Молчаливый полет - страница 104
От характеристики оригинальных стихотворений «Рождения родины» лучше воздержаться, тем более что Тарловский прекрасно осознавал, какая участь ожидает его по выходе этого сборника. Он приложил некоторые усилия, чтобы сделать свое детище более… человечным. В письме в Гослитиздат от 15 января 1935, униженно прося расширить сборник на пять стихотворений, он резюмирует: «Эти вещи необходимы в моей книге, потому что без них центр тяжести сместится в сторону имеющихся в ней переводов, а это мне невыгодно как самостоятельному автору, и я этого, наконец, просто не хочу. Пусть это несколько “трудные” вещи, но они нужны, потому что без них книга станет слишком легковесной, отчасти даже газетной, а для автора с таким литературным прошлым, как мое, это — зарез, это чревато обвинением в приспособленчестве. Моя книга целиком составлена из вещей, написанных на общественно-политические темы. Это сделано сознательно. Но известно, какие книги выпускал я раньше. Пусть же читатель видит, что ломка во мне идет органическая, а не приспособленческая, пусть видит, что на такие темы, где, к сожалению, до сих пор царит еще газетный шаблон, я пишу не шаблонно, что этими темами я овладеваю не по линии наименьшего сопротивления. А для того, чтоб он это видел, надо включить в книгу прилагаемые здесь стихи, и об этом я прошу»[317].

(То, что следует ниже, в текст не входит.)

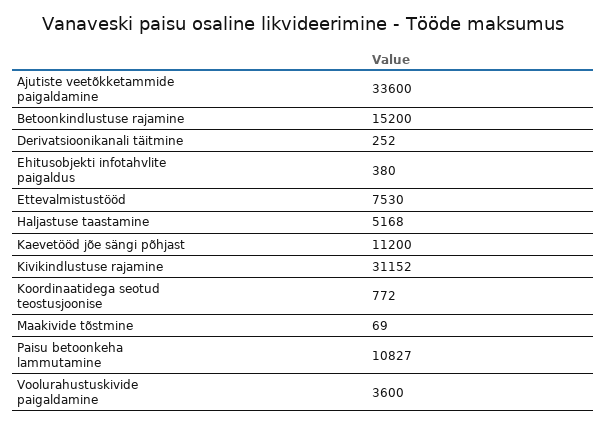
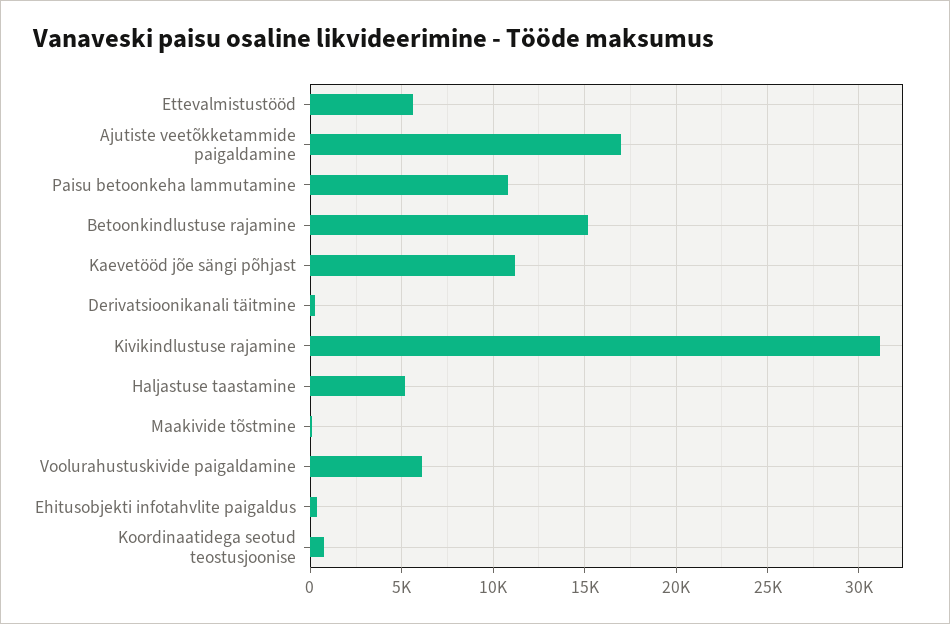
  {
-   "Ajutiste veetõkketammide paigaldamine": 33600,
+   "Ajutiste veetõkketammide paigaldamine": 17000,
    "Betoonkindlustuse rajamine": 15200,
    "Derivatsioonikanali täitmine": 252,
    "Ehitusobjekti infotahvlite paigaldus": 380,
-   "Ettevalmistustööd": 7530,
+   "Ettevalmistustööd": 5500,
    "Haljastuse taastamine": 5168,
    "Kaevetööd jõe sängi põhjast": 11200,
    "Kivikindlustuse rajamine": 31152,
    "Koordinaatidega seotud teostusjoonise": 772,
    "Maakivide tõstmine": 69,
    "Paisu betoonkeha lammutamine": 10827,
-   "Voolurahustuskivide paigaldamine": 3600
+   "Voolurahustuskivide paigaldamine": 6000
  }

Всё правильно. Всё он понимал, даже если переоценивал роль, которую могли сыграть в сборнике так и не включенные в него пять стихотворений. Всё понимали и его адресаты — ответственный редактор сборника тов. Сурков, политредактор Госиздата тов. Румянцева, уполномоченный Главлита при Гослитиздате тов. И.М. Рубановский. «Зарез», наступивший для поэта Марка Тарловского с «Рождением родины», был куда страшнее того, которого он боялся.
*
Летом 1935 Тарловский предложил редакции журнала «Красная новь» поэму «Веселый странник» — стихотворные мемуары об Эдуарде Багрицком. Рукопись вернули, для приличия предложили доработать. 8 октября 1935, перед очередной командировкой в Алма-Ату, Тарловский сдал доработанный вариант, сопроводив его письмом, в котором, кстати, писал следующее: «В моей “воспоминательной поэме” взаимодействуют вообще два начала — ирония и пафос. Между этими началами в поэме, по-моему, установлено равновесие. Ирония спасала меня от чрезмерного возвеличивания персонажей (главным образом, окружавших Багрицкого), а пафос, наоборот, — от чрезмерного снижения этих персонажей (главным образом, самого Багрицкого). Всем, когда-либо читавшим мои стихи (а вы их читали), должно быть известно, что это взаимодействие между пафосом и иронией вообще присуще почти каждой моей работе. Поэтому пусть не смущается тов. Митрофанов наличием этой особенности в моей поэме, наоборот, — пусть он видит в этом ее достоинство»[318]. Судя по тому, что поэма осталась неизданной тов. Митрофанов А.Г. (1899–1951), консультант «Красной нови», смущаться не перестал.
По возвращении из Алма-Аты, 28 ноября 1935 Тарловский подал заявку на новый сборник стихотворений «Борение иронии» (состав см. в Приложении), включив в него и «Веселого странника». 13 из 45 стихотворений, обозначены в составе, либо не сохранились, либо не поддаются идентификации. Но если судить по остальным стихотворениям, можно не сомневаться: будь сборник поставлен в план, он мог бы вернуть Тарловскому-поэту доброе имя. Именно по этой причине план обошелся без Тарловского. Ироническому саду уже давно было не до него.
Наконец, 23 ноября 1938 Тарловский предложил Госиздату авторскую книгу, посвященную «Слову о полку Игореве» (с предисловием А.С. Орлова). Книга включала введение, стихи о «Слове о полку Игореве», статью о Баяне и Джамбуле (!), статью личности автора поэмы, стихотворный перевод-пересказ с предисловием, комментарий. Заявка не прошла, хотя перевод все-таки был опубликован полностью в том же году. Более Тарловский собственных проектов не предлагал.
*
В целом судьба переводного наследия Тарловского мало чем отличается о той, что постигла его оригинальное творчество: вышло в свет несравнимо меньше того, что было сделано, и большинстве своем не то, что выдерживает проверку временем. Судьба следовала правилу — под копирку: старайся не старайся — всё равно ничего не издашь. Множество авторов, дошедших до русского читателя в переводах Тарловского, ныне кануло в Лету вместе с эпохой, к которой принадлежало. И все-таки об одном из них, чье имя стало нарицательным для метода поточно перевода «великой и многонациональной», нужно сказать особо.